▶ [Task objective]:
Repeat the records below exactly, leaving out any pictures.

[Dataset entries]
►
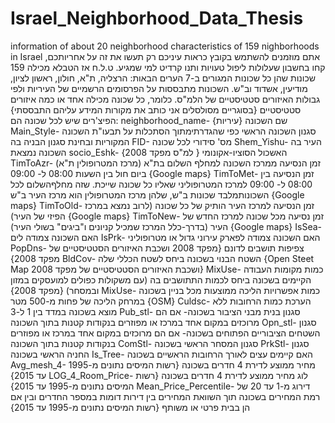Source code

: # Israel_Neighborhood_Data_Thesis
information of about 20 neighborhood characteristics of 159 nighborhoods in Israel
אתם מוזמנים להשתמש בקובץ כראות עיניכם רק תעשו את זה על אחריותכם, קחו בחשבון שעלולות ליפול טעויות ותנו קרדיט למי שמגיע.  ט.ל.ח
אז הטבלא מכילה 159 שכונות שהן כל שכונות המגורים ב-7 הערים הבאות: הרצליה, ת"א, חולון, ראשון לציון, מודיעין, אשדוד וב"ש. השכונות מתבססות על הפרסומים הרשמיים של העיריות ולפי גבולות האיזורים סטטיסטיים של הלמ"ס. כלומר, כל שכונה מכילה אחד או כמה איזורים סטטיסטיים {בסוגריים מסולסלים אני כותב את מקורות המידע עליהם התבססתי}
 הפיצ'רים שיש לכל שכונה הם: 
neighborhood_name- שם השכונה {עיריות}
Main_Style- סגנון השכונה הראשי כפי שהגדרתימתוך הסתכלות על תבעו"ת השכונה המקוריות ובחינת סגנון הבניה בה
FID- מס' סידורי לכל שכונה 
Shem_Yishu- העיר בה השכונה נמצאת
socio_Eshk- האשכול הסוציו-אקונומי { למ"ס מפקד 2008}
TimToAzr- זמן הנסיעה ממרכז השכונה למחלף השלום בת"א (מרכז המטרופולין ת"א) ביום חול בין השעות 08:00 ל- 09:00 {Google maps}
TimToMet- זמן הנסיעה בין 08:00 ל- 09:00 למרכז המטרופוליני שאליו כל שכונה שייכת. שזה מחלףהשלום לכל השכונותמלבד שכונות ב"ש, שלהן מרכז המטרופולין הוא מרכז העיר ב"ש {Google maps}
TimToOld- זמן הנסיעה למרכז העיר הותיק של כל שכונה (לרוב נמצא במרכז הפיזי של העיר) {Google maps}
TimToNew- זמן נסיעה מכל שכונה למרכז החדש של העיר (בדרך-כלל המרכז שמכיל קניונים  ו"ביגים" בשולי העיר) {Google maps}
IsSea- האם השכונה צמודה לים
IsPrk- האם השכונה צמודה לפארק עירוני גדול או מטרופוליני
PopDns- צפיפות תושבים לדונם {מפקד 2008 ושכבת האיזורים הסטטיסטיים של מפקד 2008}
BldCov- השטח הבנוי בשכונה ביחס לשטח הכללי שלה {Open Steet Map ושכבת האיזורים הסטטיסטיים של מפקד 2008}
MixUse- כמות מקומות העבודה הקיימים בשכונה ביחס לכמות התתושבים בה (עם משקולות כפולים למועסקים במזון ובמסחר) {מפקד 2008}
MixUse- כמות אפשרויות הליכה ממוצעות מכל בניין בשכונה במרחק הליכה של פחות מ-500 מטר {OSM}
Culdsc- הערכת כמות הרחובות ללא מוצא בשכונה במדד בין 1 ל-3 
Pub_stl- סגנון בנית מבני הציבור בשכונה- אם הם מרוכזים במקום אחד במרכז או מפוזרים בנקודות קטנות בתוך השכונה
Opn_stl- סגנון השטחים הציבוריים הפתוחים בשכונה- אם הם מרוכזים במקום אחד במרכז או מפוזרים בנקודות קטנות בתוך השכונה
ComStl- סגנון המסחר הראשי בשכונה
PrkStl- סגנון החניה הראשי בשכונה
Is_Tree- האם קיימים עצים לאורך הרחובות הראשיים בשכונה
Avg_mesh_4- מחיר ממוצע לדירת 4 חדרים בשכונה {רשות המיסים נתונים מ-1995 עד 2015}
LOG_4_Room_Price-  לוג מחיר ממוצע לדירת 4 חדרים בשכונה {רשות המיסים נתונים מ-1995 עד 2015}
Mean_Price_Percentile- דירוג מ-1 עד 20 של רמת המחירים בשכונה תוך השוואת המחירים בין דירות דומות במספר החדרים ובין אם הן בבית פרטי או משותף {רשות המיסים נתונים מ-1995 עד 2015}

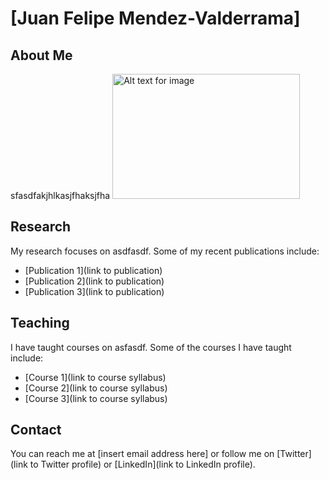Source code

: # [Juan Felipe Mendez-Valderrama]

## About Me

sfasdfakjhlkasjfhaksjfha
<img src="https://github.com/MendezV/MendezV.github.io/blob/main/Felipe5.jpg" alt="Alt text for image" width="300" height="200">

## Research

My research focuses on asdfasdf. Some of my recent publications include:

- [Publication 1](link to publication)
- [Publication 2](link to publication)
- [Publication 3](link to publication)

## Teaching

I have taught courses on asfasdf. Some of the courses I have taught include:

- [Course 1](link to course syllabus)
- [Course 2](link to course syllabus)
- [Course 3](link to course syllabus)

## Contact

You can reach me at [insert email address here] or follow me on [Twitter](link to Twitter profile) or [LinkedIn](link to LinkedIn profile).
◄
▶ [Reply]:
Source code

: # Israel_Neighborhood_Data_Thesis
information of about 20 neighborhood characteristics of 159 nighborhoods in Israel
אתם מוזמנים להשתמש בקובץ כראות עיניכם רק תעשו את זה על אחריותכם, קחו בחשבון שעלולות ליפול טעויות ותנו קרדיט למי שמגיע.  ט.ל.ח
אז הטבלא מכילה 159 שכונות שהן כל שכונות המגורים ב-7 הערים הבאות: הרצליה, ת"א, חולון, ראשון לציון, מודיעין, אשדוד וב"ש. השכונות מתבססות על הפרסומים הרשמיים של העיריות ולפי גבולות האיזורים סטטיסטיים של הלמ"ס. כלומר, כל שכונה מכילה אחד או כמה איזורים סטטיסטיים {בסוגריים מסולסלים אני כותב את מקורות המידע עליהם התבססתי}
 הפיצ'רים שיש לכל שכונה הם: 
neighborhood_name- שם השכונה {עיריות}
Main_Style- סגנון השכונה הראשי כפי שהגדרתימתוך הסתכלות על תבעו"ת השכונה המקוריות ובחינת סגנון הבניה בה
FID- מס' סידורי לכל שכונה 
Shem_Yishu- העיר בה השכונה נמצאת
socio_Eshk- האשכול הסוציו-אקונומי { למ"ס מפקד 2008}
TimToAzr- זמן הנסיעה ממרכז השכונה למחלף השלום בת"א (מרכז המטרופולין ת"א) ביום חול בין השעות 08:00 ל- 09:00 {Google maps}
TimToMet- זמן הנסיעה בין 08:00 ל- 09:00 למרכז המטרופוליני שאליו כל שכונה שייכת. שזה מחלףהשלום לכל השכונותמלבד שכונות ב"ש, שלהן מרכז המטרופולין הוא מרכז העיר ב"ש {Google maps}
TimToOld- זמן הנסיעה למרכז העיר הותיק של כל שכונה (לרוב נמצא במרכז הפיזי של העיר) {Google maps}
TimToNew- זמן נסיעה מכל שכונה למרכז החדש של העיר (בדרך-כלל המרכז שמכיל קניונים  ו"ביגים" בשולי העיר) {Google maps}
IsSea- האם השכונה צמודה לים
IsPrk- האם השכונה צמודה לפארק עירוני גדול או מטרופוליני
PopDns- צפיפות תושבים לדונם {מפקד 2008 ושכבת האיזורים הסטטיסטיים של מפקד 2008}
BldCov- השטח הבנוי בשכונה ביחס לשטח הכללי שלה {Open Steet Map ושכבת האיזורים הסטטיסטיים של מפקד 2008}
MixUse- כמות מקומות העבודה הקיימים בשכונה ביחס לכמות התתושבים בה (עם משקולות כפולים למועסקים במזון ובמסחר) {מפקד 2008}
MixUse- כמות אפשרויות הליכה ממוצעות מכל בניין בשכונה במרחק הליכה של פחות מ-500 מטר {OSM}
Culdsc- הערכת כמות הרחובות ללא מוצא בשכונה במדד בין 1 ל-3 
Pub_stl- סגנון בנית מבני הציבור בשכונה- אם הם מרוכזים במקום אחד במרכז או מפוזרים בנקודות קטנות בתוך השכונה
Opn_stl- סגנון השטחים הציבוריים הפתוחים בשכונה- אם הם מרוכזים במקום אחד במרכז או מפוזרים בנקודות קטנות בתוך השכונה
ComStl- סגנון המסחר הראשי בשכונה
PrkStl- סגנון החניה הראשי בשכונה
Is_Tree- האם קיימים עצים לאורך הרחובות הראשיים בשכונה
Avg_mesh_4- מחיר ממוצע לדירת 4 חדרים בשכונה {רשות המיסים נתונים מ-1995 עד 2015}
LOG_4_Room_Price-  לוג מחיר ממוצע לדירת 4 חדרים בשכונה {רשות המיסים נתונים מ-1995 עד 2015}
Mean_Price_Percentile- דירוג מ-1 עד 20 של רמת המחירים בשכונה תוך השוואת המחירים בין דירות דומות במספר החדרים ובין אם הן בבית פרטי או משותף {רשות המיסים נתונים מ-1995 עד 2015}

Source code

: # [Juan Felipe Mendez-Valderrama]

## About Me

sfasdfakjhlkasjfhaksjfha
<img src="https://github.com/MendezV/MendezV.github.io/blob/main/Felipe5.jpg" alt="Alt text for image" width="300" height="200">

## Research

My research focuses on asdfasdf. Some of my recent publications include:

- [Publication 1](link to publication)
- [Publication 2](link to publication)
- [Publication 3](link to publication)

## Teaching

I have taught courses on asfasdf. Some of the courses I have taught include:

- [Course 1](link to course syllabus)
- [Course 2](link to course syllabus)
- [Course 3](link to course syllabus)

## Contact

You can reach me at [insert email address here] or follow me on [Twitter](link to Twitter profile) or [LinkedIn](link to LinkedIn profile).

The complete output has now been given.